Sankofa
A gentle return: remembering, retrieving, rising… and meeting myself again with the readiness I didn’t have before.
This year has been a whole unwrapping. An offering. An incredibly messy but beautiful muddle of learning myself again and again. And honestly, I’ve been saying that since 2019. Every year it’s the same song: “I’m learning the new me.”
My first mistake was thinking this “new me” could be figured out in one retreat or maybe six months of deep work. No. She is a lifelong study. A forever evolution.
I always return to 2019 because that year opened something in me. I took a trip to Bali and on the very first day I got alcohol poisoning. I still don’t understand what “cane” is or why tropical places never have gin, and also why I keep choosing cane when it clearly does not choose me back.
We went to the beach in Kuta, took in the beach, had cocktails, and by evening I was convinced I might die in Bali. I spent the whole night sick, watching The Matrix of all things, and somewhere between the nausea and Neo with his red pill, blue pill, a shift began.



The next ten days were spent completely sober. I’m a weed girl but it’s illegal there, so I was fully sober. Meditating, chanting, swimming in the ocean, cleansing in temples, washing off things in waterfalls, doing yoga, hiking, resting, eating and shopping, all my favourite things.
One day we even did a tantra class in the forest. Looking back, that teacher was probably a scammer, but the whole wellness industry is full of characters trying to make their coin. Do you, boo.
When I came back home, I created a collection inspired by Bali. The Bali Backless Dress and Bali Set were born on that trip, and to this day they are some of our most requested pieces.
This year the requests came back strongly. At first I was like, you do know these are from 2019, right? I would custom make one or two until the demand grew so loud that I had to bring them back properly. So yes, the Bali Crop Top and Bali Pants have officially returned and are available in store and online.



This all brought me to the idea of Sankofa.
Sankofa is a word, yes, but I experience it like an African proverb.
“It is not taboo to go back and fetch what you forgot.”
The word itself translates to “to retrieve.”
In this season of unravelling and unbecoming, shedding and becoming, putting fashion down then picking it back up again, I’ve been revisiting the things I knew before. The things I loved before. Gifts I didn’t know were gifts when they first arrived in my hands.
Some things I was too young to value and scattered carelessly.
Some things were simply ahead of their time. Some, no matter how much I focused in, were met with shut doors, and either I didn’t have the capacity, or I was too quick in my youthful foolishness and ideas of how quick doing the work takes, to push through.
So I’ve been sitting with the idea that it is okay to go back.
It is okay to retrieve joy from old seasons.
It is okay to honour what once held magic.
It is okay to remember who you were before life piled on its noise.
The Spring shoot reminded me of this.
So did the model casting.
Watching designs from five, six, seven years ago come alive again, hearing what this brand means to you, how it makes you feel… something in me whispered,
“Again.”
“It’s time.”
“You are ready, and the world is ready too.”
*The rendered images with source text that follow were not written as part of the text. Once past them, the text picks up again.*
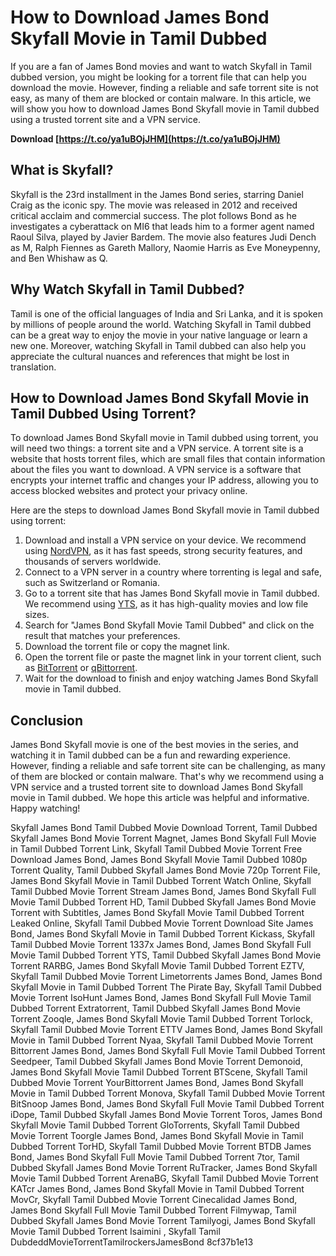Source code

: 
 
# How to Download James Bond Skyfall Movie in Tamil Dubbed
 
If you are a fan of James Bond movies and want to watch Skyfall in Tamil dubbed version, you might be looking for a torrent file that can help you download the movie. However, finding a reliable and safe torrent site is not easy, as many of them are blocked or contain malware. In this article, we will show you how to download James Bond Skyfall movie in Tamil dubbed using a trusted torrent site and a VPN service.
 
**Download  [https://t.co/ya1uBOjJHM](https://t.co/ya1uBOjJHM)**


 
## What is Skyfall?
 
Skyfall is the 23rd installment in the James Bond series, starring Daniel Craig as the iconic spy. The movie was released in 2012 and received critical acclaim and commercial success. The plot follows Bond as he investigates a cyberattack on MI6 that leads him to a former agent named Raoul Silva, played by Javier Bardem. The movie also features Judi Dench as M, Ralph Fiennes as Gareth Mallory, Naomie Harris as Eve Moneypenny, and Ben Whishaw as Q.
 
## Why Watch Skyfall in Tamil Dubbed?
 
Tamil is one of the official languages of India and Sri Lanka, and it is spoken by millions of people around the world. Watching Skyfall in Tamil dubbed can be a great way to enjoy the movie in your native language or learn a new one. Moreover, watching Skyfall in Tamil dubbed can also help you appreciate the cultural nuances and references that might be lost in translation.
 
## How to Download James Bond Skyfall Movie in Tamil Dubbed Using Torrent?
 
To download James Bond Skyfall movie in Tamil dubbed using torrent, you will need two things: a torrent site and a VPN service. A torrent site is a website that hosts torrent files, which are small files that contain information about the files you want to download. A VPN service is a software that encrypts your internet traffic and changes your IP address, allowing you to access blocked websites and protect your privacy online.
 
Here are the steps to download James Bond Skyfall movie in Tamil dubbed using torrent:
 
1. Download and install a VPN service on your device. We recommend using [NordVPN](https://www.nordvpn.com/), as it has fast speeds, strong security features, and thousands of servers worldwide.
2. Connect to a VPN server in a country where torrenting is legal and safe, such as Switzerland or Romania.
3. Go to a torrent site that has James Bond Skyfall movie in Tamil dubbed. We recommend using [YTS](https://yts.mx/movies/skyfall-2012), as it has high-quality movies and low file sizes.
4. Search for "James Bond Skyfall Movie Tamil Dubbed" and click on the result that matches your preferences.
5. Download the torrent file or copy the magnet link.
6. Open the torrent file or paste the magnet link in your torrent client, such as [BitTorrent](https://www.bittorrent.com/) or [qBittorrent](https://www.qbittorrent.org/).
7. Wait for the download to finish and enjoy watching James Bond Skyfall movie in Tamil dubbed.

## Conclusion
 
James Bond Skyfall movie is one of the best movies in the series, and watching it in Tamil dubbed can be a fun and rewarding experience. However, finding a reliable and safe torrent site can be challenging, as many of them are blocked or contain malware. That's why we recommend using a VPN service and a trusted torrent site to download James Bond Skyfall movie in Tamil dubbed. We hope this article was helpful and informative. Happy watching!
 
Skyfall James Bond Tamil Dubbed Movie Download Torrent,  Tamil Dubbed Skyfall James Bond Movie Torrent Magnet,  James Bond Skyfall Full Movie in Tamil Dubbed Torrent Link,  Skyfall Tamil Dubbed Movie Torrent Free Download James Bond,  James Bond Skyfall Movie Tamil Dubbed 1080p Torrent Quality,  Tamil Dubbed Skyfall James Bond Movie 720p Torrent File,  James Bond Skyfall Movie in Tamil Dubbed Torrent Watch Online,  Skyfall Tamil Dubbed Movie Torrent Stream James Bond,  James Bond Skyfall Full Movie Tamil Dubbed Torrent HD,  Tamil Dubbed Skyfall James Bond Movie Torrent with Subtitles,  James Bond Skyfall Movie Tamil Dubbed Torrent Leaked Online,  Skyfall Tamil Dubbed Movie Torrent Download Site James Bond,  James Bond Skyfall Movie in Tamil Dubbed Torrent Kickass,  Skyfall Tamil Dubbed Movie Torrent 1337x James Bond,  James Bond Skyfall Full Movie Tamil Dubbed Torrent YTS,  Tamil Dubbed Skyfall James Bond Movie Torrent RARBG,  James Bond Skyfall Movie Tamil Dubbed Torrent EZTV,  Skyfall Tamil Dubbed Movie Torrent Limetorrents James Bond,  James Bond Skyfall Movie in Tamil Dubbed Torrent The Pirate Bay,  Skyfall Tamil Dubbed Movie Torrent IsoHunt James Bond,  James Bond Skyfall Full Movie Tamil Dubbed Torrent Extratorrent,  Tamil Dubbed Skyfall James Bond Movie Torrent Zooqle,  James Bond Skyfall Movie Tamil Dubbed Torrent Torlock,  Skyfall Tamil Dubbed Movie Torrent ETTV James Bond,  James Bond Skyfall Movie in Tamil Dubbed Torrent Nyaa,  Skyfall Tamil Dubbed Movie Torrent Bittorrent James Bond,  James Bond Skyfall Full Movie Tamil Dubbed Torrent Seedpeer,  Tamil Dubbed Skyfall James Bond Movie Torrent Demonoid,  James Bond Skyfall Movie Tamil Dubbed Torrent BTScene,  Skyfall Tamil Dubbed Movie Torrent YourBittorrent James Bond,  James Bond Skyfall Movie in Tamil Dubbed Torrent Monova,  Skyfall Tamil Dubbed Movie Torrent BitSnoop James Bond,  James Bond Skyfall Full Movie Tamil Dubbed Torrent iDope,  Tamil Dubbed Skyfall James Bond Movie Torrent Toros,  James Bond Skyfall Movie Tamil Dubbed Torrent GloTorrents,  Skyfall Tamil Dubbed Movie Torrent Toorgle James Bond,  James Bond Skyfall Movie in Tamil Dubbed Torrent TorHD,  Skyfall Tamil Dubbed Movie Torrent BTDB James Bond,  James Bond Skyfall Full Movie Tamil Dubbed Torrent 7tor,  Tamil Dubbed Skyfall James Bond Movie Torrent RuTracker,  James Bond Skyfall Movie Tamil Dubbed Torrent ArenaBG,  Skyfall Tamil Dubbed Movie Torrent KATcr James Bond,  James Bond Skyfall Movie in Tamil Dubbed Torrent MovCr,  Skyfall Tamil Dubbed Movie Torrent Cinecalidad James Bond,  James Bond Skyfall Full Movie Tamil Dubbed Torrent Filmywap,  Tamil Dubbed Skyfall James Bond Movie Torrent Tamilyogi,  James Bond Skyfall Movie Tamil Dubbed Torrent Isaimini ,  Skyfall Tamil DubdeddMovieTorrentTamilrockersJamesBond
 8cf37b1e13
 
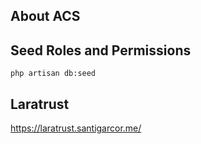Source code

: 
## About ACS


## Seed Roles and Permissions

`php artisan db:seed` 

## Laratrust

https://laratrust.santigarcor.me/


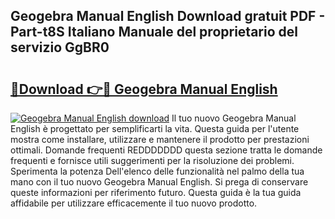 ## Geogebra Manual English Download gratuit PDF - Part-t8S Italiano Manuale del proprietario del servizio GgBR0

# <h2><a href="http://df94jp5.blite.top/?on=Geogebra+Manual+English">🔗Download 👉🔴 Geogebra Manual English</a></h2>

[![Geogebra Manual English download](https://i.imgur.com/lujVjoI.png)](http://df94jp5.blite.top/?on=Geogebra+Manual+English)
Il tuo nuovo Geogebra Manual English è progettato per semplificarti la vita. Questa guida per l'utente mostra come installare, utilizzare e mantenere il prodotto per prestazioni ottimali. Domande frequenti REDDDDDDD questa sezione tratta le domande frequenti e fornisce utili suggerimenti per la risoluzione dei problemi. Sperimenta la potenza Dell'elenco delle funzionalità nel palmo della tua mano con il tuo nuovo Geogebra Manual English. Si prega di conservare queste informazioni per riferimento futuro. Questa guida è la tua guida affidabile per utilizzare efficacemente il tuo nuovo prodotto.
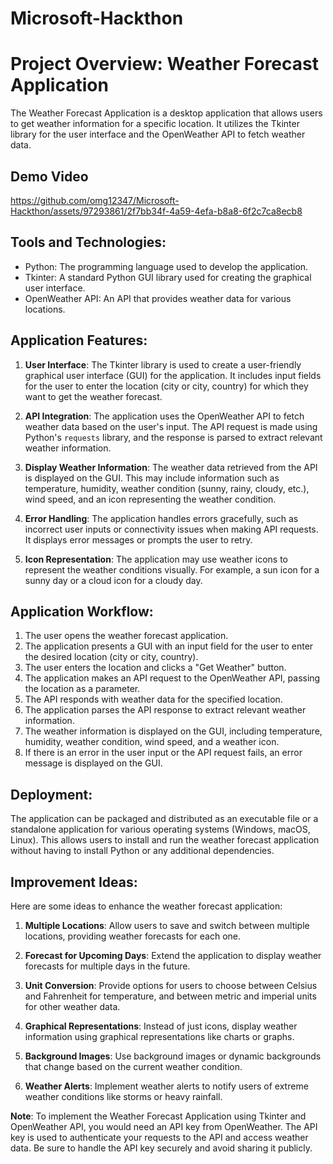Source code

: # Microsoft-Hackthon

# Project Overview: Weather Forecast Application

The Weather Forecast Application is a desktop application that allows users to get weather information for a specific location. It utilizes the Tkinter library for the user interface and the OpenWeather API to fetch weather data.

## Demo Video



https://github.com/omg12347/Microsoft-Hackthon/assets/97293861/2f7bb34f-4a59-4efa-b8a8-6f2c7ca8ecb8



## Tools and Technologies:

- Python: The programming language used to develop the application.
- Tkinter: A standard Python GUI library used for creating the graphical user interface.
- OpenWeather API: An API that provides weather data for various locations.

## Application Features:

1. **User Interface**: The Tkinter library is used to create a user-friendly graphical user interface (GUI) for the application. It includes input fields for the user to enter the location (city or city, country) for which they want to get the weather forecast.

2. **API Integration**: The application uses the OpenWeather API to fetch weather data based on the user's input. The API request is made using Python's `requests` library, and the response is parsed to extract relevant weather information.

3. **Display Weather Information**: The weather data retrieved from the API is displayed on the GUI. This may include information such as temperature, humidity, weather condition (sunny, rainy, cloudy, etc.), wind speed, and an icon representing the weather condition.

4. **Error Handling**: The application handles errors gracefully, such as incorrect user inputs or connectivity issues when making API requests. It displays error messages or prompts the user to retry.

5. **Icon Representation**: The application may use weather icons to represent the weather conditions visually. For example, a sun icon for a sunny day or a cloud icon for a cloudy day.

## Application Workflow:

1. The user opens the weather forecast application.
2. The application presents a GUI with an input field for the user to enter the desired location (city or city, country).
3. The user enters the location and clicks a "Get Weather" button.
4. The application makes an API request to the OpenWeather API, passing the location as a parameter.
5. The API responds with weather data for the specified location.
6. The application parses the API response to extract relevant weather information.
7. The weather information is displayed on the GUI, including temperature, humidity, weather condition, wind speed, and a weather icon.
8. If there is an error in the user input or the API request fails, an error message is displayed on the GUI.

## Deployment:

The application can be packaged and distributed as an executable file or a standalone application for various operating systems (Windows, macOS, Linux). This allows users to install and run the weather forecast application without having to install Python or any additional dependencies.

## Improvement Ideas:

Here are some ideas to enhance the weather forecast application:

1. **Multiple Locations**: Allow users to save and switch between multiple locations, providing weather forecasts for each one.

2. **Forecast for Upcoming Days**: Extend the application to display weather forecasts for multiple days in the future.

3. **Unit Conversion**: Provide options for users to choose between Celsius and Fahrenheit for temperature, and between metric and imperial units for other weather data.

4. **Graphical Representations**: Instead of just icons, display weather information using graphical representations like charts or graphs.

5. **Background Images**: Use background images or dynamic backgrounds that change based on the current weather condition.

6. **Weather Alerts**: Implement weather alerts to notify users of extreme weather conditions like storms or heavy rainfall.

**Note**: To implement the Weather Forecast Application using Tkinter and OpenWeather API, you would need an API key from OpenWeather. The API key is used to authenticate your requests to the API and access weather data. Be sure to handle the API key securely and avoid sharing it publicly.
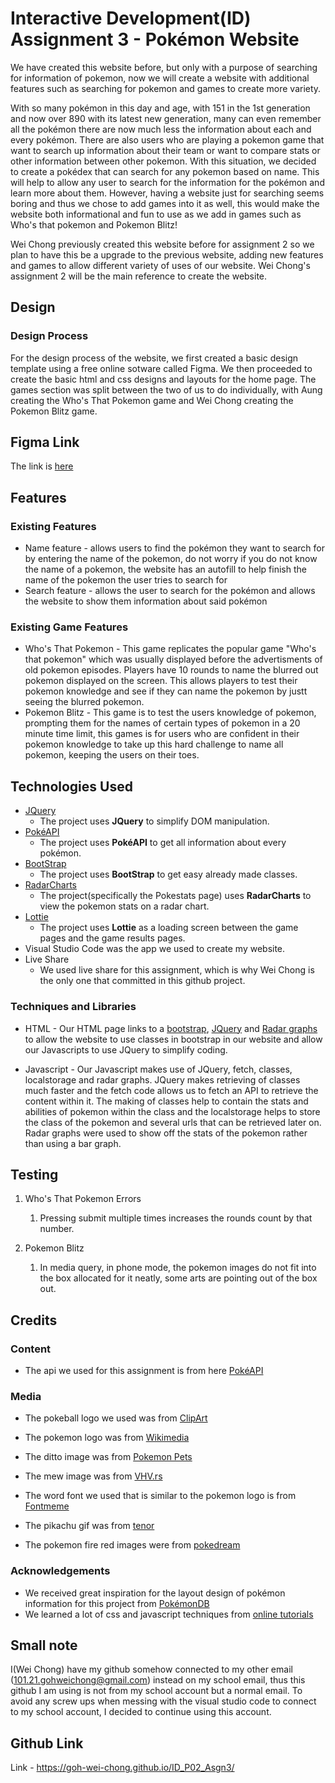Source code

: # Interactive Development(ID) Assignment 3 - Pokémon Website

We have created this website before, but only with a purpose of searching for information of pokemon, now we will create a website with additional features such as searching for pokemon and games to create more variety.

With so many pokémon in this day and age, with 151 in the 1st generation and now over 890 with its latest new generation, many can even remember all the pokémon there are now much less the information about each and every pokémon. There are also users who are playing a pokemon game that want to search up information about their team or want to compare stats or other information between other pokemon. With this situation, we decided to create a pokédex that can search for any pokemon based on name. This will help to allow any user to search for the information for the pokémon and learn more about them. However, having a website just for searching seems boring and thus we chose to add games into it as well, this would make the website both informational and fun to use as we add in games such as Who's that pokemon and Pokemon Blitz!

Wei Chong previously created this website before for assignment 2 so we plan to have this be a upgrade to the previous website, adding new features and games to allow different variety of uses of our website. Wei Chong's assignment 2 will be the main reference to create the website.

## Design 
### Design Process
For the design process of the website, we first created a basic design template using a free online sotware called Figma. We then 
proceeded to create the basic html and css designs and layouts for the home page. The games section was split between the two of us to do
individually, with Aung creating the Who's That Pokemon game and Wei Chong creating the Pokemon Blitz game.
## Figma Link
The link is [here](https://www.figma.com/proto/e7mGaxu2FsH8P8N41im7F9/Untitled?node-id=1%3A2&scaling=scale-down-width)

## Features
 
### Existing Features
- Name feature - allows users to find the pokémon they want to search for by entering the name of the pokemon, do not worry if you do not know the name of a pokemon, the website has an autofill to help finish the name of the pokemon the user tries to search for
- Search feature - allows the user to search for the pokémon and allows the website to show them information about said pokémon
### Existing Game Features
- Who's That Pokemon - This game replicates the popular game "Who's that pokemon" which was usually displayed before the advertisments of
old pokemon episodes. Players have 10 rounds to name the blurred out pokemon displayed on the screen. This allows players to test their
pokemon knowledge and see if they can name the pokemon by justt seeing the blurred pokemon.
- Pokemon Blitz - This game is to test the users knowledge of pokemon, prompting them for the names of certain types of pokemon in a 20 minute time limit, this games is for users who are confident in their pokemon knowledge to take up this hard challenge to name all pokemon, keeping the users on their toes.
## Technologies Used

- [JQuery](https://jquery.com)
    - The project uses **JQuery** to simplify DOM manipulation.
- [PokéAPI](https://pokeapi.co/)
    - The project uses **PokéAPI** to get all information about every pokémon.
- [BootStrap](https://getbootstrap.com/docs/3.3/getting-started/)
    - The project uses **BootStrap** to get easy already made classes.
- [RadarCharts](https://cdn.anychart.com/releases/8.7.1/js/anychart-radar.min.js)
    - The project(specifically the Pokestats page) uses **RadarCharts** to view the pokemon stats on a radar chart. 
- [Lottie](https://assets6.lottiefiles.com/temp/lf20_Tw0dyZ.json)
    - The project uses **Lottie** as a loading screen between the game pages and the game results pages.
- Visual Studio Code was the app we used to create my website.
- Live Share
    - We used live share for this assignment, which is why Wei Chong is the only one that committed in this github project.  

### Techniques and Libraries
- HTML - Our HTML page links to a [bootstrap](https://cdn.jsdelivr.net/npm/bootstrap@4.5.3/dist/js/bootstrap.min.js), [JQuery](https://code.jquery.com/jquery-3.5.1.slim.min.js) and [Radar graphs](https://cdn.anychart.com/releases/8.7.1/js/anychart-radar.min.js) to allow the website to use classes in bootstrap in our website and allow our Javascripts to use JQuery to simplify coding.

- Javascript - Our Javascript makes use of JQuery, fetch, classes, localstorage and radar graphs. JQuery makes retrieving of classes much faster and the fetch code allows us to fetch an API to retrieve the content within it. The making of classes help to contain the stats and abilities of pokemon within the class and the localstorage helps to store the class of the pokemon and several urls that can be retrieved later on. Radar graphs were used to show off the stats of the pokemon rather than using a bar graph. 
## Testing
1. Who's That Pokemon Errors
    1. Pressing submit multiple times increases the rounds count by that number.

2. Pokemon Blitz
    1. In media query, in phone mode, the pokemon images do not fit into the box allocated for it neatly, some arts are pointing out of the box out. 

## Credits

### Content
- The api we used for this assignment is from here [PokéAPI](https://pokeapi.co/)

### Media
- The pokeball logo we used was from [ClipArt](https://www.clipartkey.com/view/hmmhib_pokeball-logo-png-pokemon-center/)
  
- The pokemon logo was from [Wikimedia](https://commons.wikimedia.org/wiki/File:International_Pok%C3%A9mon_logo.svg)
- The ditto image was from [Pokemon Pets](https://www.pokemonpets.com/Ditto-Pokemon-Pokedex-132)
- The mew image was from [VHV.rs](https://www.vhv.rs/viewpic/hbwimhi_transparent-mew-png-pokemon-mew-png-download/)
- The word font we used that is similar to the pokemon logo is from [Fontmeme](https://fontmeme.com/pokemon-font/) 
- The pikachu gif was from [tenor](https://tenor.com/view/pikachu-oh-yeah-sticker-line-pokemon-gif-13625545)
- The pokemon fire red images were from [pokedream](http://pokedream.com/games/fireleaf/walkthrough/17-island1_2.php)
### Acknowledgements

- We received great inspiration for the layout design of pokémon information for this project from [PokémonDB](https://pokemondb.net/)
- We learned a lot of css and javascript techniques from [online tutorials](https://www.youtube.com/channel/UCbwXnUipZsLfUckBPsC7Jog)

## Small note
I(Wei Chong) have my github somehow connected to my other email (101.21.gohweichong@gmail.com) instead on my school email, thus this github I am using is not from my school account but a normal email. To avoid any screw ups when messing with the visual studio code to connect to my school account, I decided to continue using this account.
 
## Github Link
Link -  https://goh-wei-chong.github.io/ID_P02_Asgn3/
As we step into December, I want to say two things.
First, we have a sale happening on selected pieces, so please go shop. I need to take my daughter to dance classes.
Second, thank you.
Thank you for loving this brand, for growing with it, for reminding me of the joy, the intention, the feeling behind it all.
And finally, a reminder: it is okay to go back and fetch what you put down.
With conviction.
With gentleness.
With pride.
Those gifts belong to you.
Sankofa.
Sankofa comes from the Akan language of Ghana and means “to retrieve.” It is symbolised by a bird looking backward, honouring the past to guide the future. It teaches that it is never taboo to return for what you left behind.





Love, love, love
This is speaking to me so deeply because I'm experiencing my own maropeng epiphanies and the call is very loud. Thank you for this. Retrieving is a big part of who we sometimes ought to become 🫂.